The written report for this project is available here: report.pdf. To see the code used for this project, visit the GitHub repository.
A modular pipeline for fine-tuning Small Language Models (SLMs) on multilingual summarization tasks using parallel Wikipedia articles across English, French, German, and Japanese.
- Comparative analysis of three distinct model architectures and fine-tuning strategies
- Cross-lingual knowledge transfer with up to 167% ROUGE score improvements
- Surprising finding: smallest model with full fine-tuning outperformed larger alternatives
- Validated through both ROUGE metrics and LLM-based evaluation
- Built on Wikipedia "good" and "featured" articles for high-quality training data
- Supports four languages with language-specific prompt engineering
This research challenges conventional wisdom about parameter-efficient fine-tuning methods. While the field has moved toward techniques like QLoRA for training larger models with limited resources, our findings suggest that strategic full fine-tuning of compact models can be more effective for multilingual tasks.
The motivation came from a fundamental question in modern NLP: Is it better to fully fine-tune smaller models or use parameter-efficient methods on larger models? Most practitioners assume bigger is always better, especially with techniques like QLoRA making large model training accessible. But this assumption hasn't been thoroughly tested for multilingual summarization tasks.
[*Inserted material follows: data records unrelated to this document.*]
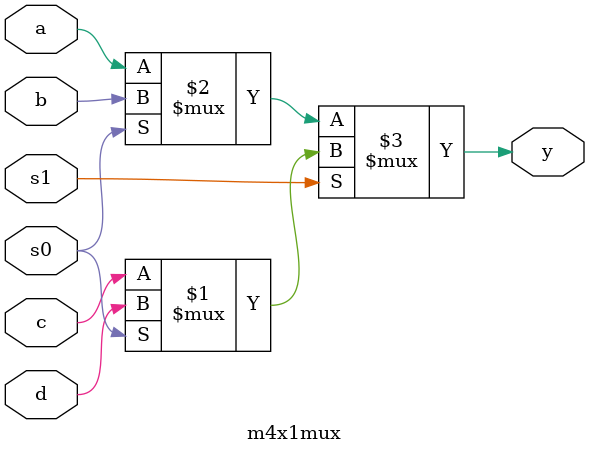
<source format=v>
module m4x1mux(y,a,b,c,d,s0,s1);
//y is output, inputs are a,b,c,d and s0 and s1 are select lines
output y;
input a,b,c,d,s0,s1;
assign y=s1 ?(s0?d:c):(s0?b:a);
endmodule

</source>
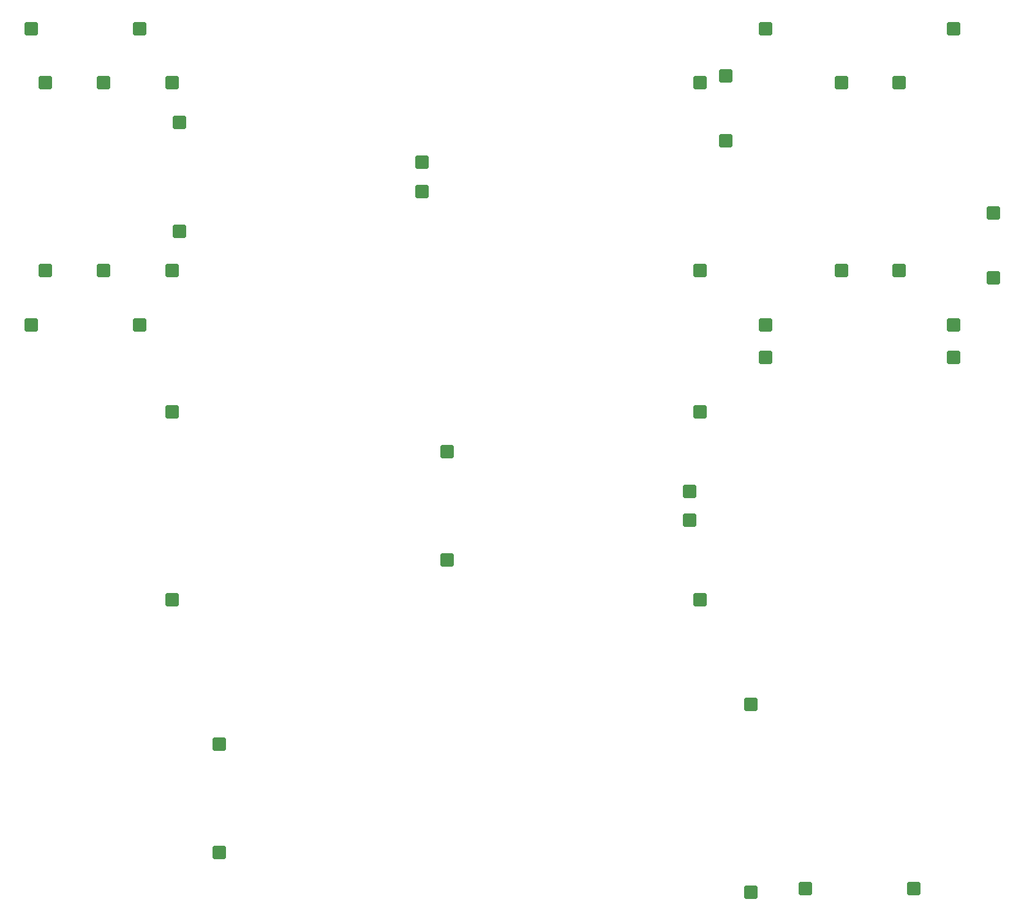
<source format=gbr>
%TF.GenerationSoftware,KiCad,Pcbnew,9.0.0*%
%TF.CreationDate,2025-03-21T12:09:41+01:00*%
%TF.ProjectId,DMW-BLJ31-charger,444d572d-424c-44a3-9331-2d6368617267,rev?*%
%TF.SameCoordinates,Original*%
%TF.FileFunction,Soldermask,Top*%
%TF.FilePolarity,Negative*%
%FSLAX46Y46*%
G04 Gerber Fmt 4.6, Leading zero omitted, Abs format (unit mm)*
G04 Created by KiCad (PCBNEW 9.0.0) date 2025-03-21 12:09:41*
%MOMM*%
%LPD*%
G01*
G04 APERTURE LIST*
G04 Aperture macros list*
%AMRoundRect*
0 Rectangle with rounded corners*
0 $1 Rounding radius*
0 $2 $3 $4 $5 $6 $7 $8 $9 X,Y pos of 4 corners*
0 Add a 4 corners polygon primitive as box body*
4,1,4,$2,$3,$4,$5,$6,$7,$8,$9,$2,$3,0*
0 Add four circle primitives for the rounded corners*
1,1,$1+$1,$2,$3*
1,1,$1+$1,$4,$5*
1,1,$1+$1,$6,$7*
1,1,$1+$1,$8,$9*
0 Add four rect primitives between the rounded corners*
20,1,$1+$1,$2,$3,$4,$5,0*
20,1,$1+$1,$4,$5,$6,$7,0*
20,1,$1+$1,$6,$7,$8,$9,0*
20,1,$1+$1,$8,$9,$2,$3,0*%
G04 Aperture macros list end*
%ADD10RoundRect,0.250000X-0.675000X-0.675000X0.675000X-0.675000X0.675000X0.675000X-0.675000X0.675000X0*%
%ADD11RoundRect,0.250000X0.675000X-0.675000X0.675000X0.675000X-0.675000X0.675000X-0.675000X-0.675000X0*%
%ADD12RoundRect,0.250000X-0.675000X0.675000X-0.675000X-0.675000X0.675000X-0.675000X0.675000X0.675000X0*%
G04 APERTURE END LIST*
D10*
%TO.C,J48*%
X120500000Y-95500000D03*
%TD*%
D11*
%TO.C,J12*%
X131000000Y-27500000D03*
%TD*%
D10*
%TO.C,J30*%
X87000000Y-101000000D03*
%TD*%
%TO.C,J38*%
X39500000Y-61000000D03*
%TD*%
%TO.C,J7*%
X151500000Y-146500000D03*
%TD*%
%TO.C,J27*%
X141500000Y-61000000D03*
%TD*%
%TO.C,J34*%
X49000000Y-35000000D03*
%TD*%
%TO.C,J26*%
X125500000Y-43000000D03*
%TD*%
%TO.C,J25*%
X83500000Y-50000000D03*
%TD*%
%TO.C,J29*%
X50000000Y-40500000D03*
%TD*%
D12*
%TO.C,J17*%
X29500000Y-27500000D03*
%TD*%
%TO.C,J15*%
X29500000Y-68500000D03*
%TD*%
D10*
%TO.C,J6*%
X129000000Y-147000000D03*
%TD*%
%TO.C,J28*%
X122000000Y-61000000D03*
%TD*%
%TO.C,J37*%
X122000000Y-106500000D03*
%TD*%
%TO.C,J41*%
X49000000Y-80500000D03*
%TD*%
%TO.C,J46*%
X162500000Y-62000000D03*
%TD*%
D12*
%TO.C,J9*%
X131000000Y-73000000D03*
%TD*%
D10*
%TO.C,J42*%
X122000000Y-80500000D03*
%TD*%
%TO.C,J40*%
X31500000Y-61000000D03*
%TD*%
%TO.C,J44*%
X162500000Y-53000000D03*
%TD*%
%TO.C,J36*%
X50000000Y-55500000D03*
%TD*%
D11*
%TO.C,J10*%
X157000000Y-27500000D03*
%TD*%
%TO.C,J18*%
X44500000Y-27500000D03*
%TD*%
%TO.C,J16*%
X44500000Y-68500000D03*
%TD*%
D10*
%TO.C,J21*%
X122000000Y-35000000D03*
%TD*%
%TO.C,J35*%
X87000000Y-86000000D03*
%TD*%
%TO.C,J20*%
X55500000Y-141500000D03*
%TD*%
%TO.C,J32*%
X49000000Y-106500000D03*
%TD*%
%TO.C,J33*%
X39500000Y-35000000D03*
%TD*%
%TO.C,J47*%
X149500000Y-35000000D03*
%TD*%
%TO.C,J19*%
X55500000Y-126500000D03*
%TD*%
D11*
%TO.C,J13*%
X157000000Y-68500000D03*
%TD*%
%TO.C,J11*%
X157000000Y-73000000D03*
%TD*%
D10*
%TO.C,J22*%
X141500000Y-35000000D03*
%TD*%
D11*
%TO.C,J8*%
X136500000Y-146500000D03*
%TD*%
D10*
%TO.C,J39*%
X49000000Y-61000000D03*
%TD*%
%TO.C,J45*%
X149500000Y-61000000D03*
%TD*%
%TO.C,J23*%
X125500000Y-34000000D03*
%TD*%
%TO.C,J31*%
X31500000Y-35000000D03*
%TD*%
D11*
%TO.C,J14*%
X131000000Y-68500000D03*
%TD*%
D10*
%TO.C,J24*%
X83500000Y-46000000D03*
%TD*%
%TO.C,J43*%
X120500000Y-91500000D03*
%TD*%
%TO.C,J5*%
X129000000Y-121000000D03*
%TD*%
M02*

</source>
We wanted a solution that could:
- Provide effective multilingual summarization with limited computational resources
- Demonstrate meaningful cross-lingual knowledge transfer
- Challenge existing assumptions about model scaling and fine-tuning efficiency
- Work reliably across diverse language families and writing systems
Let's examine our key finding through a concrete example. We trained three models: Qwen2.5-0.5B (494M parameters) with full fine-tuning, Phi-4-mini (3.8B parameters) with QLoRA, and mBART-50 (610M parameters) with traditional fine-tuning. Surprisingly, the smallest Qwen model significantly outperformed both alternatives. When we trained the French-specific model and tested it on novel German topics, it showed 60.7% ROUGE-1 improvements. Even more remarkably, when summarizing the same topics across languages, improvements reached 167.4% for French summaries.
This cross-lingual transfer effect means you can train one model on a single language and get substantial improvements across multiple languages. The model learns general summarization skills rather than just language-specific patterns. You can deploy a single fine-tuned model for multilingual applications instead of maintaining separate models for each language.
Our approach also revealed interesting asymmetries in transfer learning. Training on Japanese produced the most generalizable improvements across all languages, while German-to-French transfer differed significantly from French-to-German transfer. This suggests that certain languages may serve as better "pivot" languages for multilingual training.
The technical implementation uses mixed-precision training, gradient checkpointing for memory efficiency, and language-specific prompting to avoid cross-contamination. We validated results using both traditional ROUGE metrics and modern LLM-based evaluation with Gemma 3 27B.